Isolation of bacteria

Bacterial strains were isolated by the spread plate method. Briefly, 1.0 ml of the liquid samples or 1.0 g (wet weight) of the sludge samples were suspended in 9.0 ml of sterile phosphate-buffered saline (PBS), pH 7.2. The serial dilutions were plated onto Luria-Bertani (LB) agar, Tryptic Soy agar (TSA) and R2A agar media and incubated at 30°C, for 24 to 48 hours. Isolated colonies of different morphologies were selected and re-streaked on the respective media to obtain pure cultures. The strains were stored as glycerol stocks at −70°C.

DNA extraction, PCR, Cloning and Sequencing

Genomic DNA was extracted from freshly grown bacterial strains using a standard phenol/chloroform method [29]. The total community DNA from concentrated water (100 ml) and sludge (0.25 g) samples were extracted using the PowerSoil™ DNA Isolation Kit (MoBio Laboratories Inc., Carlsbad, USA). The concentrations of all DNA samples were adjusted to 20 ng/µl for further experiments.

The strains were identified by 16S rRNA gene sequencing, using primers 27F and 1488R as described earlier [30]. The presence of integrons in the strains was investigated by PCR using primers described previously [31]. The list of primers used in the study is represented in Table 1. PCR-amplification products were purified and sequenced using the BigDye Terminator Cycle Sequencing Ready Reaction Kit v 3.1 and an automated 3730xl DNA analyzer (Applied Biosystems Inc., USA).

Integron gene cassettes from the pooled community DNA from all sites were amplified, using primers previously described [32], [33]. The total community DNA was used for amplifying integron gene cassettes associated with the total bacterial population in a given sample. PCR-amplification products were separated by agarose gel electrophoresis; bands of 1.0 kb and 1.5 kb for class 1 and 1.0 kb for class 2 integron gene cassettes respectively, were eluted from the gels using the Gene Elute Gel Extraction Kit (Sigma-aldrich, St Louis, USA). The eluted products were cloned into the pGEM-T vector (Promega, Madison, USA) and transformed into Escherichia coli JM109 High Efficiency Chemical Competent cells (Promega, Madison, USA). The clones with inserts were detected by PCR and the inserts were sequenced. The sequences were assembled using Chromas Pro software and identifications of cassettes were done using BLASTX (http://blast.ncbi.nlm.nih.gov/Blast.cgi).

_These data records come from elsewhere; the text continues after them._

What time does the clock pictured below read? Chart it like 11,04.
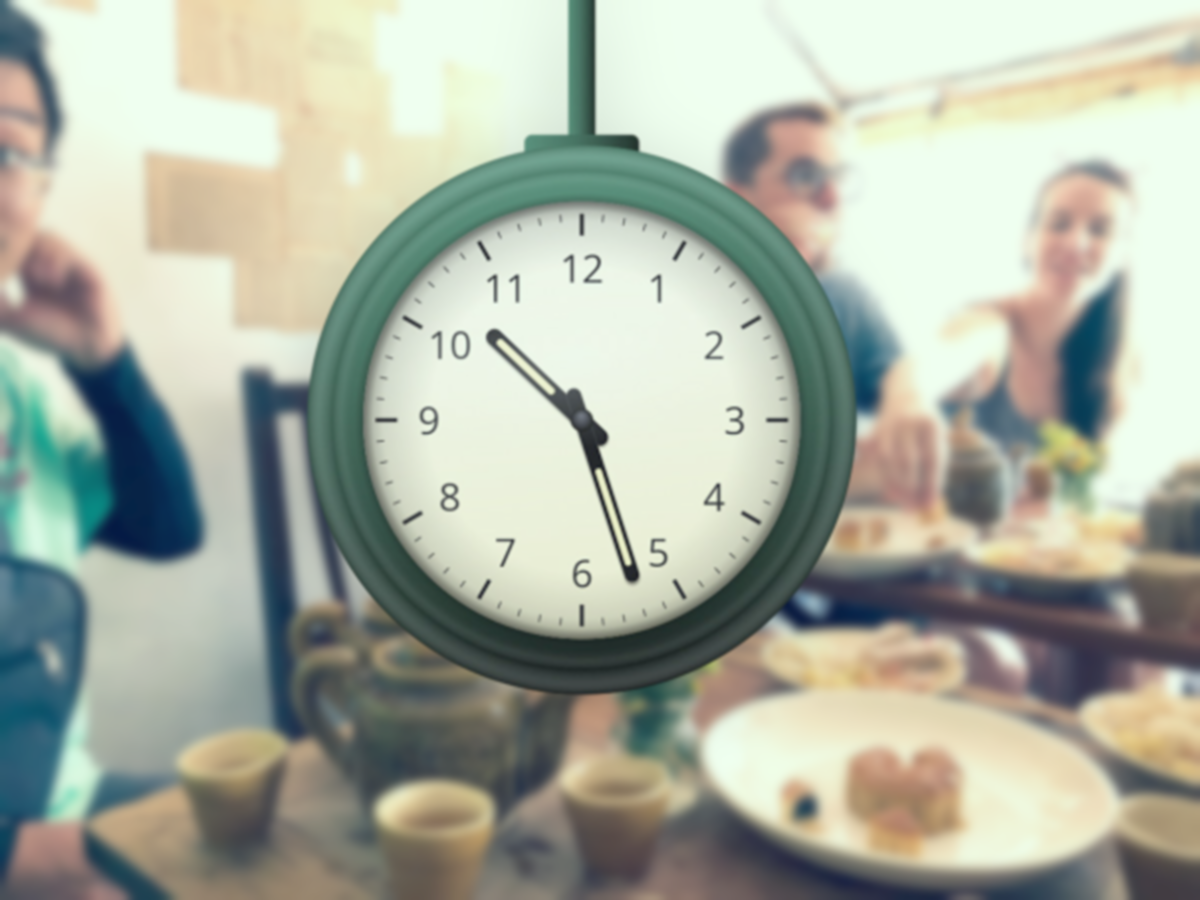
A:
10,27
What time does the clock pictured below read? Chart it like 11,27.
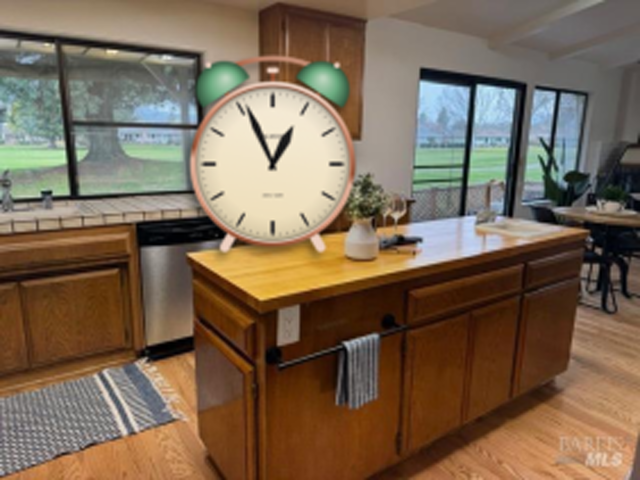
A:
12,56
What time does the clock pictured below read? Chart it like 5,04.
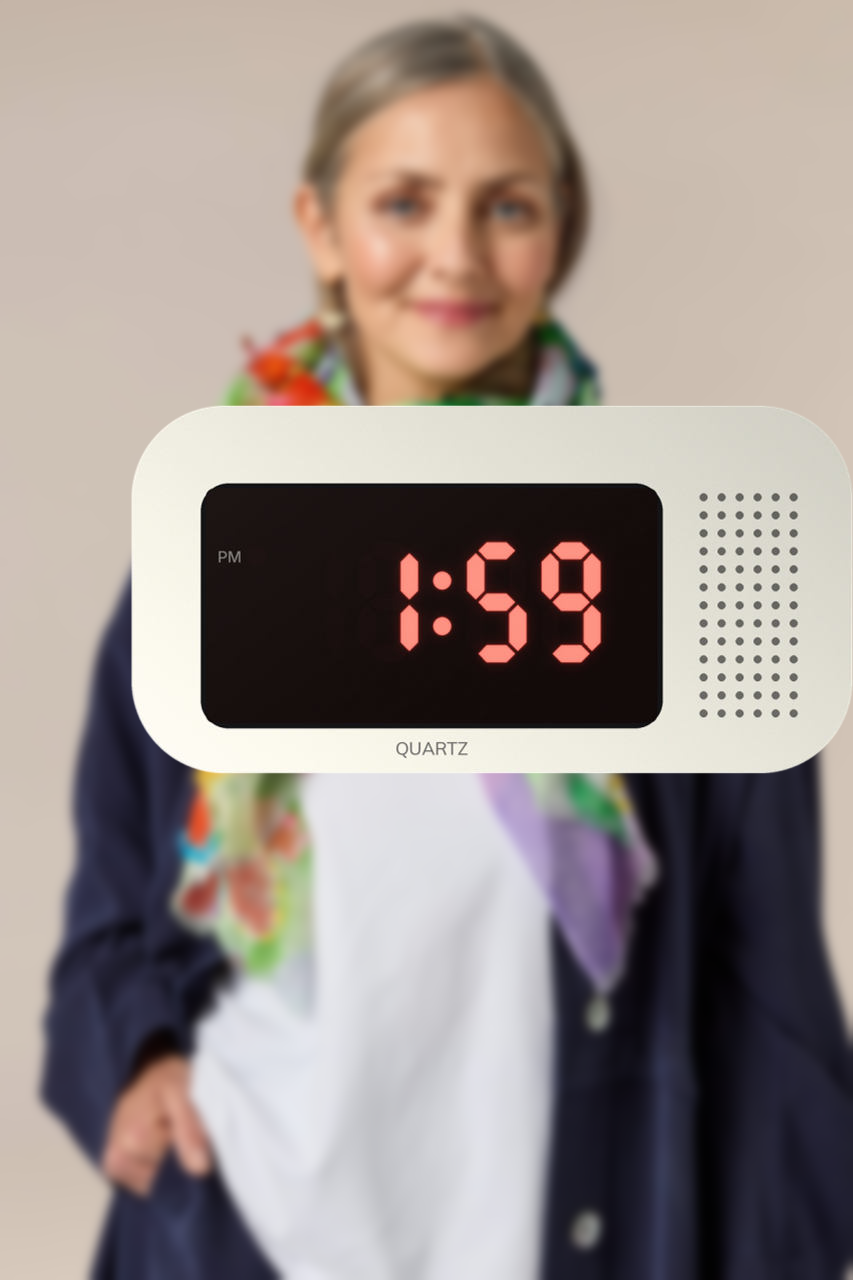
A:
1,59
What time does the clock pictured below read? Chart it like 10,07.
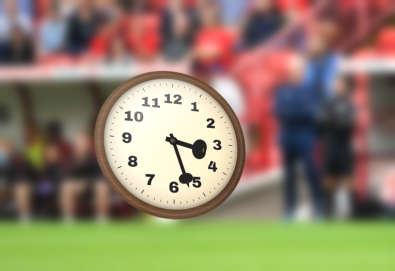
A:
3,27
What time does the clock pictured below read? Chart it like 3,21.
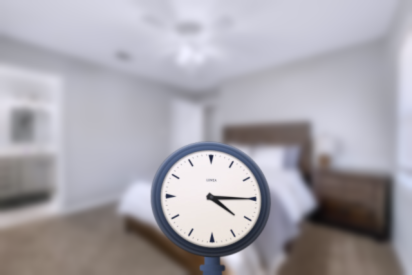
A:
4,15
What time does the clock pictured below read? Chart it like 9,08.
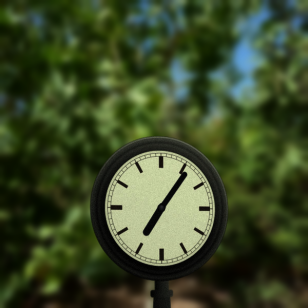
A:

Antibiotic resistance profile determinations

The antibiotic sensitivity profiles of the strains were characterized using the disc diffusion method [34]. Thirty-nine antibiotics, representing 12 classes, were used to characterize the strains as resistant, sensitive or intermediately resistant, according to the standards of the Clinical and Laboratory Standards Institute [35]. The quantity of antibiotic per disc and the cut-off value of the respective zones of inhibition used for the study are reported in Table S1.

Quantification of 16S rRNA gene, class 1 and class 2 integrons

Integrons were quantified by real-time quantitative PCR (qPCR) as described previously [36]. The qPCR for 16S rRNA gene was carried out as described by Marathe et al., [30]. All qPCR reactions were done in triplicate, in a final volume of 25.0 µl, using 1× Power SYBR Green PCR master mix and performed in the ABI 7300 Real-Time PCR System (Applied Biosystems, Inc. USA).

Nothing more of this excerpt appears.